= PROMPT 1 =
List every key finding that the SLUGGS survey summary reports.
= PROMPT 2 =
Reproduce the passage of the SLUGGS survey summary between "It introduces detailed" and "infer formation scenarios.", inclusive.

# The SLUGGS survey: Using extended stellar kinematics to disentangle the   formation histories of low mass S0 galaxies

**Authors:** Sabine Bellstedt, Duncan A. Forbes, Caroline Foster, Aaron J., Romanowsky, Jean P. Brodie, Nicola Pastorello, Adebusola Alabi, Alexa, Villaume

arXiv: 1702.05099 · 2017-03-29

## TL;DR

This study uses wide-field stellar kinematics from the SLUGGS survey to analyze low-mass S0 galaxies, revealing insights into their formation histories and the role of mergers versus spiral progenitors.

## Contribution

It introduces detailed kinematic analysis of low-mass S0 galaxies using the SuperSKiMS technique and compares observational data with simulations to infer formation scenarios.

## Key findings

- Low-mass S0 galaxies resemble spiral progenitors more than merger remnants.
- A clear separation in stellar spin behavior distinguishes lenticular and elliptical galaxies.
- Some lenticulars may have experienced recent mergers.

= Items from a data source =
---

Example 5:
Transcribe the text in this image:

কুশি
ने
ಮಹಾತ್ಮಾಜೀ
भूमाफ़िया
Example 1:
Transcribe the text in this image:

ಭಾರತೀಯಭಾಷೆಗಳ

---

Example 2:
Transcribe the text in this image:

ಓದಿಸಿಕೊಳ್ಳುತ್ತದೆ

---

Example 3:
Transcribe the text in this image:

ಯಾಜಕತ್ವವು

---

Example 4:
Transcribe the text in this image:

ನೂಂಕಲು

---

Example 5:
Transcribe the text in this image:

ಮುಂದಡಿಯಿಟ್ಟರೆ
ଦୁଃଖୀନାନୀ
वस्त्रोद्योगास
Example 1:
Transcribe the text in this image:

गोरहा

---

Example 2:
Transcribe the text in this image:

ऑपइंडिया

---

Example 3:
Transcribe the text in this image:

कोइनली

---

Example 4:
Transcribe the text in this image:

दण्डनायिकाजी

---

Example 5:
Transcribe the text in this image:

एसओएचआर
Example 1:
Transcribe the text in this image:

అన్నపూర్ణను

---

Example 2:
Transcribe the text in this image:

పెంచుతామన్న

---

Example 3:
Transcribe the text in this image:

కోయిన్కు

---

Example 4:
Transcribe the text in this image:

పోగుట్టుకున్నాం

---

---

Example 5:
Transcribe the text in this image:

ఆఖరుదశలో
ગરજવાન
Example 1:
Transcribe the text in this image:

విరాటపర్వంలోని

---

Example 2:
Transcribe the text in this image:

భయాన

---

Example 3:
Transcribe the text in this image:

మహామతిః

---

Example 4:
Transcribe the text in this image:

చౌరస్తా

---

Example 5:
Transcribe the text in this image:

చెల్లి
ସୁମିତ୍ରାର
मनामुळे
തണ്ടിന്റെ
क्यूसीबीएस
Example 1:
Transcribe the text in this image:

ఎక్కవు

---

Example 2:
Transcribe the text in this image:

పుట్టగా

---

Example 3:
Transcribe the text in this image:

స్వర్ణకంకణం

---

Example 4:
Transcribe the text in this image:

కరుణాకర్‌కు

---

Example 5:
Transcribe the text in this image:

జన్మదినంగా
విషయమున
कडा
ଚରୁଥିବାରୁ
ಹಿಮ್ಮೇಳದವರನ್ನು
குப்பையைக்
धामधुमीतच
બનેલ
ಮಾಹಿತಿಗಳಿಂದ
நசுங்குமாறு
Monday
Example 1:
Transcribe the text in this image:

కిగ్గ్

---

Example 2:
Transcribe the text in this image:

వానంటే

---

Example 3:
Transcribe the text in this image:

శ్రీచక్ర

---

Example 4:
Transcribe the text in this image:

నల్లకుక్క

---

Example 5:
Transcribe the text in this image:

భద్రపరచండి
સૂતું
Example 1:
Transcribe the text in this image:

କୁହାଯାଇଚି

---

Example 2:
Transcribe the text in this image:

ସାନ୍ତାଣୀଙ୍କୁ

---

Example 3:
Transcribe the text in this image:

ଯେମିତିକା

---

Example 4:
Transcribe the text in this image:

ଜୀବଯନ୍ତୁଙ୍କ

= TASK OUTPUT 1 =
- Low-mass S0 galaxies resemble spiral progenitors more than merger remnants.
- A clear separation in stellar spin behavior distinguishes lenticular and elliptical galaxies.
- Some lenticulars may have experienced recent mergers.

= TASK OUTPUT 2 =
It introduces detailed kinematic analysis of low-mass S0 galaxies using the SuperSKiMS technique and compares observational data with simulations to infer formation scenarios.